A endocrinologista Marcela Pitaluga, membro do advocacy da Abeso e representante da causa no estado do Tocantins, celebra o avanço de iniciativas locais, como o recente encaminhamento do ofício que pode viabilizar a criação do Núcleo de Tratamento para Obesidade de Palmas (Nutop). “A maior estratégia está na união das instituições. A Abeso, uma instituição idônea e com caráter científico, a FESP, auxiliando a educação continuada da equipe multidisciplinar; e a Secretaria de Saúde de Palmas, com toda a logística social e política para realmente tornar isso uma realidade”, diz ela.

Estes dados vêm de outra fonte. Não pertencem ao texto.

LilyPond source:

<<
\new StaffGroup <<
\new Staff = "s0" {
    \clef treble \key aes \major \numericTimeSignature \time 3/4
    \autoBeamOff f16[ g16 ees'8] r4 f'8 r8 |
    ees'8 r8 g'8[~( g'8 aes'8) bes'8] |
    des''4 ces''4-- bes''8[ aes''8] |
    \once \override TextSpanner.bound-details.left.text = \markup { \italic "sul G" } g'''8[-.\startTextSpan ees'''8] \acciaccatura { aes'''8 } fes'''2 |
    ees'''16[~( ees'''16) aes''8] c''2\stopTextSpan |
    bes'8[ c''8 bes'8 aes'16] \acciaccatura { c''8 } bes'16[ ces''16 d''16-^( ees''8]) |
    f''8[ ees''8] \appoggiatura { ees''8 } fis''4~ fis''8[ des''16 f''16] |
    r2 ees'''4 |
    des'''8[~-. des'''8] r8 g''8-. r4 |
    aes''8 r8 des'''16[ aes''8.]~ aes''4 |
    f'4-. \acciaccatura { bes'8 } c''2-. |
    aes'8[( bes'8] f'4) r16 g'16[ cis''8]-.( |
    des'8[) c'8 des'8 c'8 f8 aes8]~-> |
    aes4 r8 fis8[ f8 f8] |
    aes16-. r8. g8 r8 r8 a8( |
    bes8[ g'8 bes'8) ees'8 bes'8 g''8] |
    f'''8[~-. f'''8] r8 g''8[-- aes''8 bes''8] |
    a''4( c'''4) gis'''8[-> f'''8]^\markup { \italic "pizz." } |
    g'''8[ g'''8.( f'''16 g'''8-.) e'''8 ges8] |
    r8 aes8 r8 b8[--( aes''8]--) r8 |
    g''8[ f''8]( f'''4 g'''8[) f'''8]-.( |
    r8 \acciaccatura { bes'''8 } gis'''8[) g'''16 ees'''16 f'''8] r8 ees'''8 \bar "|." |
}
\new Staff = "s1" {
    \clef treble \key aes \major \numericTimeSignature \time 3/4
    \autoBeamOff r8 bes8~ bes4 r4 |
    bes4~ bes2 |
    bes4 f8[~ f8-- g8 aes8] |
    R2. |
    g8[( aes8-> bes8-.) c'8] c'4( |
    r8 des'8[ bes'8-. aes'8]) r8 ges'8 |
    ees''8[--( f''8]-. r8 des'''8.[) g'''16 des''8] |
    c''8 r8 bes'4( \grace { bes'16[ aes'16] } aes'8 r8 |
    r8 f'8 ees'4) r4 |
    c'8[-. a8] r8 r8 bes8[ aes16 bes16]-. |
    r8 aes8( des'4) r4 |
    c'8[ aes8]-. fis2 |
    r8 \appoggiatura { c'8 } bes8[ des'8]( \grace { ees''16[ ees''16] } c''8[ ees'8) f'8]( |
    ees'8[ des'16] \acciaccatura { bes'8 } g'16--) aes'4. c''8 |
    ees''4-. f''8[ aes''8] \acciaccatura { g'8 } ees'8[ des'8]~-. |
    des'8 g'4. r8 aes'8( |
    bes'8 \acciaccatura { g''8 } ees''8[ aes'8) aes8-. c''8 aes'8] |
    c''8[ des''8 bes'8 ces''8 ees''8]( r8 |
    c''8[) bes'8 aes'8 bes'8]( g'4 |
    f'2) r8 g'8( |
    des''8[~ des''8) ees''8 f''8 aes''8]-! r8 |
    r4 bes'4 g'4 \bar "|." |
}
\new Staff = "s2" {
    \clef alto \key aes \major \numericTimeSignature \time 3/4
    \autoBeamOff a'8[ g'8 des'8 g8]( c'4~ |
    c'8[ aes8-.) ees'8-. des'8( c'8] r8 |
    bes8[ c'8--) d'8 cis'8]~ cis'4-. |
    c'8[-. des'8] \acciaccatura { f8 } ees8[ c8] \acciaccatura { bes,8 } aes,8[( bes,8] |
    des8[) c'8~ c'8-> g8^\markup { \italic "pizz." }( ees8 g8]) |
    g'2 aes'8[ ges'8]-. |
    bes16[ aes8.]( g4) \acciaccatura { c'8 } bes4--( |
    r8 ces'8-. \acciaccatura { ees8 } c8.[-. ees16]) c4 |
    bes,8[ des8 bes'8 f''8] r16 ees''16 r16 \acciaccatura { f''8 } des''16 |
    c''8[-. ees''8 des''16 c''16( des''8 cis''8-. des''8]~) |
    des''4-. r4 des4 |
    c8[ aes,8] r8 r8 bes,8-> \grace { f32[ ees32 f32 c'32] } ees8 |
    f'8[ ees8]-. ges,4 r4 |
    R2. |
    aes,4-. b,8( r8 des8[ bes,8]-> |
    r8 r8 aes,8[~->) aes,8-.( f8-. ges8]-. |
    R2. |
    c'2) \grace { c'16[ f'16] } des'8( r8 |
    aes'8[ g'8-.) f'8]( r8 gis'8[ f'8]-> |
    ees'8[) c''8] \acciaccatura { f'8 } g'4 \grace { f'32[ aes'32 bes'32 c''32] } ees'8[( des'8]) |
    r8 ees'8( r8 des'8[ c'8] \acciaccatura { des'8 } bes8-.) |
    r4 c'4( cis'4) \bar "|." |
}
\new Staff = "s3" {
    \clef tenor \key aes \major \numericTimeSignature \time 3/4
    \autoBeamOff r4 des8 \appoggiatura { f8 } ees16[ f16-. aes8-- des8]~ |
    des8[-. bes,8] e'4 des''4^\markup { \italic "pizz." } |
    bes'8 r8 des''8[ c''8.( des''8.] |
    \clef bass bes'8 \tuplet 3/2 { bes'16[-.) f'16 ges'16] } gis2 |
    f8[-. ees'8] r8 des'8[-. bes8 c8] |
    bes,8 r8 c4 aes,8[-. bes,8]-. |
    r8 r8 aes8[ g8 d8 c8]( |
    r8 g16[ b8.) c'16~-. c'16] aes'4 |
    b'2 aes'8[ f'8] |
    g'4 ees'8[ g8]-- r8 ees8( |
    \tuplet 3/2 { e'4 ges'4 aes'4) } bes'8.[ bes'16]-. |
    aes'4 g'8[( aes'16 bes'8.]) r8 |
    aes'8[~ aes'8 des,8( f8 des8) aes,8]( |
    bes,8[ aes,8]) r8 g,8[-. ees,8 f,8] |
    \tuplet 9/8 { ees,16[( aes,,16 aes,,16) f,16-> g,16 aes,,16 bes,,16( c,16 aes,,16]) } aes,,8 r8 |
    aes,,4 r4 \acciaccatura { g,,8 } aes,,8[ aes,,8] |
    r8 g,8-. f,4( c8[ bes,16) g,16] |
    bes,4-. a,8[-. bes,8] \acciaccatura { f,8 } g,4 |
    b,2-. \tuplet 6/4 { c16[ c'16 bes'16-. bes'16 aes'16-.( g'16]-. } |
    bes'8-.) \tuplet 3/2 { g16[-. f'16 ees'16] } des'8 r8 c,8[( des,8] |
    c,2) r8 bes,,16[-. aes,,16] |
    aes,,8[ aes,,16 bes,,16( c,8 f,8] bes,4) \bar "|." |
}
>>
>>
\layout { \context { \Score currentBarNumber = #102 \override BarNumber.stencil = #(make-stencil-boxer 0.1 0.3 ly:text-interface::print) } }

O núcleo será um serviço de referência para todo o Brasil e pensado para atender de forma integral quem convive com a obesidade, oferecendo acompanhamento contínuo e infraestrutura preparada para acolher pacientes ao longo do tratamento.
Para doutora Marcela, os principais desafios enfrentados pelos pacientes com obesidade são o estigma e a inacessibilidade à assistência médica. “É difícil entender como não há tratamento no SUS para uma doença crônica. Quando não há acesso ao tratamento de uma doença, no caso as canetas para tratamento da obesidade, estamos condicionando o paciente a viver com uma doença, impedimos ele prevenir outras doenças, ferimos constitucionalmente o direito à saúde, aumentamos as estatísticas epidemiológicas, agredimos o setor econômico e sobrecarregamos hospitais”.
A Conitec está analisando a possível inclusão da liraglutida no SUS para pacientes com obesidade grau II e III com comorbidades, o que seria um primeiro passo para a mudança. “Não seria algo aberto pra todo mundo, mas nós teríamos ali pelo menos um pequeno segmento que já seria bem atendido”, diz Trujilho.